■ **D'après le texte**
a. Indiquez si chacune des affirmations suivantes est conforme à l'extrait sur le financement climatique des femmes, en répondant par oui ou par non et en citant les mots décisifs du texte : (i) selon la Banque africaine de développement, l'Afrique a reçu 43,7 milliards de dollars de financements climatiques en 2022 ; (ii) ces financements couvrent la moitié des besoins annuels du continent ; (iii) les rapports du GIEC s'intéressent surtout à l'Afrique centrale et de l'Ouest.
b. Recopiez mot pour mot le passage de l'extrait sur le financement climatique des femmes qui commence aux mots « Cette invisibilité statistique » et s'arrête après les mots « annexes des rapports. ».

■ **Extrait de page**
Financement climatique des Femmes : l’Afrique peut (vraiment) mieux faire
Les femmes d’Afrique centrale et de l’Ouest portent chaque jour la résilience face au dérèglement climatique. Elles inventent des solutions locales, elles maintiennent la cohésion sociale, elles protègent les ressources vitales. Pourtant, lorsqu’il s’agit de financements, elles restent en marge. Les chiffres mondiaux révèlent une fracture persistante entre les promesses et la réalité. Analyse.

Quand les femmes portent la résilience mais disparaissent des chiffres
Dans les villages du Sahel et les forêts du bassin du Congo, les femmes assurent la survie des communautés. Elles gèrent l’eau, cultivent des sols fragiles, protègent les forêts et expérimentent des alternatives énergétiques. Pourtant, leur rôle ne se traduit pas dans les flux financiers. La Banque africaine de développement estime que l’Afrique a reçu 43,7 milliards de dollars de financements climatiques en 2022, soit une progression notable mais qui ne couvre que 3 % des besoins annuels évalués à 250 milliards (Banque africaine de développement, 2022). Le Forum Économique Mondial rappelle que le continent aura besoin de 2,5 à 2,8 trillions de dollars d’ici 2030 pour financer sa transition (Forum Économique Mondial, 2025). Dans cette enveloppe déjà insuffisante, la part qui parvient directement aux organisations féminines locales est infime, souvent inférieure à 1 %.
Cette invisibilité statistique traduit une marginalisation structurelle. Les femmes sont reconnues comme victimes du climat, mais rarement comme partenaires stratégiques. Elles sont invitées aux panels, mais absentes des comités de décision. Elles produisent des plaidoyers, mais leurs voix sont reléguées dans les annexes des rapports.
Des promesses internationales qui s’essoufflent dans la mise en œuvre
Depuis l’Accord de Paris en 2015, l’égalité de genre est inscrite dans les textes. Le Programme d’action de Lima et le Gender Action Plan renforcé à Madrid en 2019 ont posé des bases solides. La COP30 de Belém en 2025 a réaffirmé que l’inclusion des femmes est une condition de l’efficacité climatique. Pourtant, la traduction concrète reste faible. Les financements annoncés ne sont pas fléchés vers les organisations féminines locales. Les rapports du GIEC documentent davantage les réalités de l’Afrique de l’Est ou australe, laissant l’Afrique centrale et de l’Ouest dans l’ombre.

■ **Contenu des données**
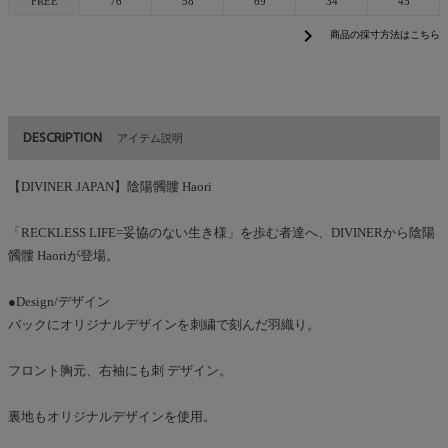
FREE
76
58
69
34
45
chevron_right
商品の採寸方法はこちら
DESCRIPTION
アイテム説明
【DIVINER JAPAN】陰陽髑髏 Haori
「RECKLESS LIFE=妥協のない生き様」を歩む者達へ、DIVINERから陰陽
髑髏 Haoriが登場。
●Design/デザイン
バックにオリジナルデザインを刺繍で刻んだ羽織り。
フロント胸元、右袖にも刺 デザイン。
裏地もオリジナルデザインを使用。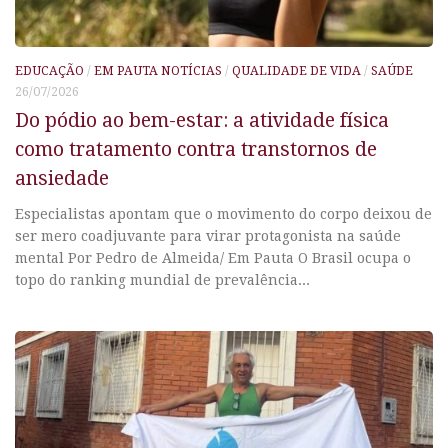
EDUCAÇÃO
/
EM PAUTA NOTÍCIAS
/
QUALIDADE DE VIDA
/
SAÚDE
26/07/2026
Do pódio ao bem-estar: a atividade física
como tratamento contra transtornos de
ansiedade
Especialistas apontam que o movimento do corpo deixou de
ser mero coadjuvante para virar protagonista na saúde
mental Por Pedro de Almeida/ Em Pauta O Brasil ocupa o
topo do ranking mundial de prevalência...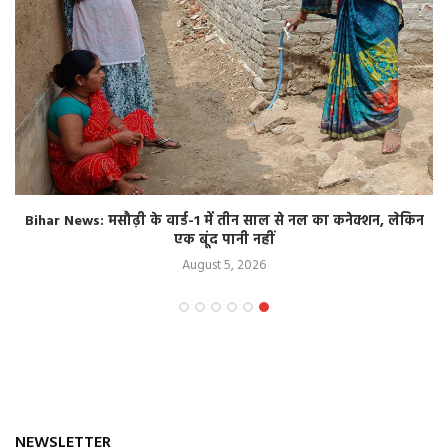
Bihar News: मसौढ़ी के वार्ड-1 में तीन साल से नल का कनेक्शन, लेकिन
एक बूंद पानी नहीं
August 5, 2026
NEWSLETTER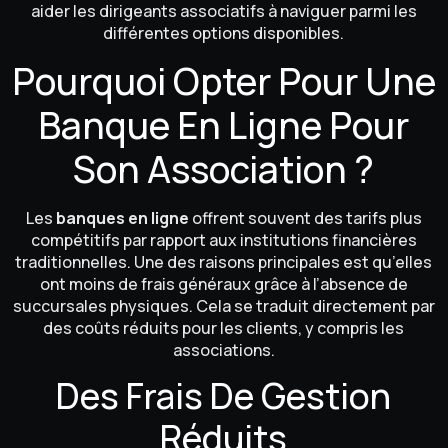
aider les dirigeants associatifs à naviguer parmi les
différentes options disponibles.
Pourquoi Opter Pour Une
Banque En Ligne Pour
Son Association ?
Les
banques en ligne
offrent souvent des tarifs plus
compétitifs par rapport aux institutions financières
traditionnelles. Une des raisons principales est qu’elles
ont moins de frais généraux grâce à l’absence de
succursales physiques. Cela se traduit directement par
des coûts réduits pour les clients, y compris les
associations.
Des Frais De Gestion
Réduits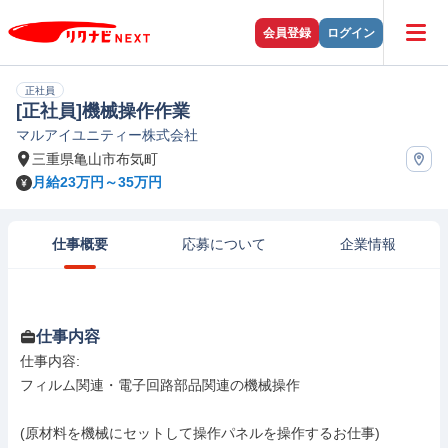
会員登録
ログイン
正社員
[正社員]機械操作作業
マルアイユニティー株式会社
三重県亀山市布気町
月給23万円～35万円
仕事概要
応募について
企業情報
仕事内容
仕事内容: 

フィルム関連・電子回路部品関連の機械操作

(原材料を機械にセットして操作パネルを操作するお仕事)
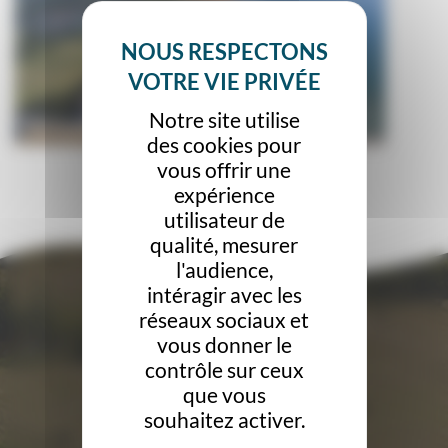
Notre site utilise
des cookies pour
vous offrir une
expérience
utilisateur de
qualité, mesurer
l'audience,
intéragir avec les
réseaux sociaux et
vous donner le
contrôle sur ceux
que vous
souhaitez activer.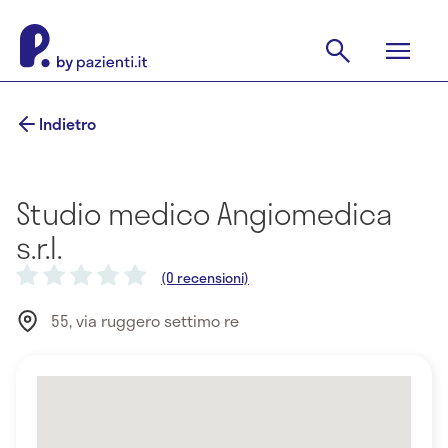
Indietro
Studio medico Angiomedica
s.r.l.
(0 recensioni)
55, via ruggero settimo re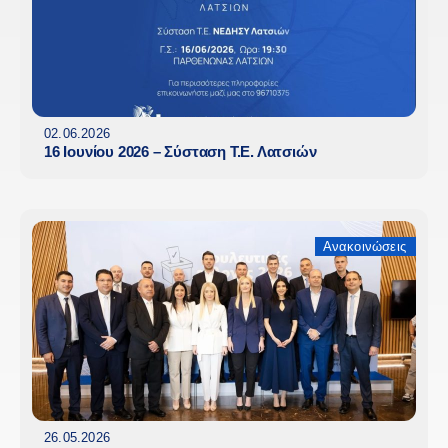
02.06.2026
16 Ιουνίου 2026 – Σύσταση Τ.Ε. Λατσιών
Ανακοινώσεις
26.05.2026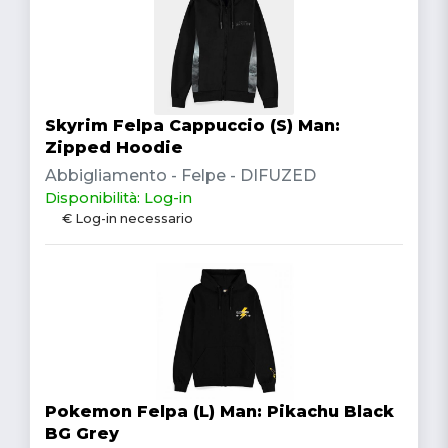
Skyrim Felpa Cappuccio (S) Man:
Zipped Hoodie
Abbigliamento - Felpe - DIFUZED
Disponibilità: Log-in
€ Log-in necessario
Pokemon Felpa (L) Man: Pikachu Black
BG Grey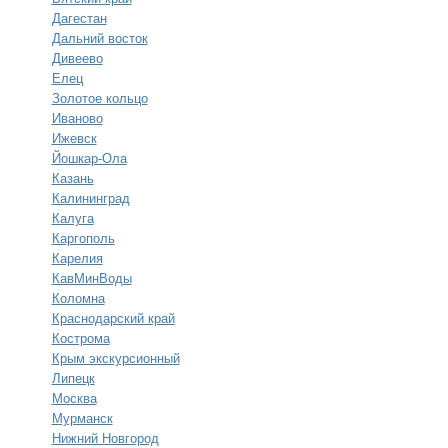
Дагестан
Дальний восток
Дивеево
Елец
Золотое кольцо
Иваново
Ижевск
Йошкар-Ола
Казань
Калининград
Калуга
Каргополь
Карелия
КавМинВоды
Коломна
Краснодарский край
Кострома
Крым экскурсионный
Липецк
Москва
Мурманск
Нижний Новгород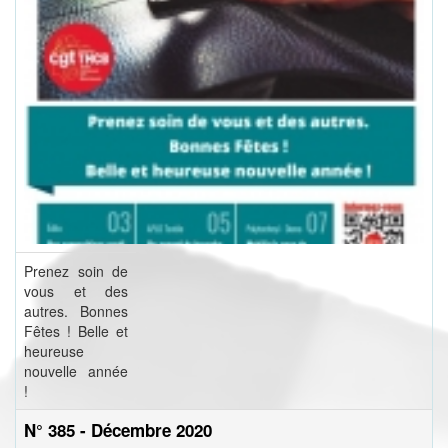
Prenez soin de
vous et des
autres. Bonnes
Fêtes ! Belle et
heureuse
nouvelle année
!
N° 385 - Décembre 2020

■ **Réponses par consigne**
a.
(i) Oui : « La Banque africaine de développement estime que l’Afrique a reçu 43,7 milliards de dollars de financements climatiques en 2022 ».
(ii) Non : « qui ne couvre que 3 % des besoins annuels évalués à 250 milliards ».
(iii) Non : « Les rapports du GIEC documentent davantage les réalités de l’Afrique de l’Est ou australe, laissant l’Afrique centrale et de l’Ouest dans l’ombre ».

b.
Cette invisibilité statistique traduit une marginalisation structurelle. Les femmes sont reconnues comme victimes du climat, mais rarement comme partenaires stratégiques. Elles sont invitées aux panels, mais absentes des comités de décision. Elles produisent des plaidoyers, mais leurs voix sont reléguées dans les annexes des rapports.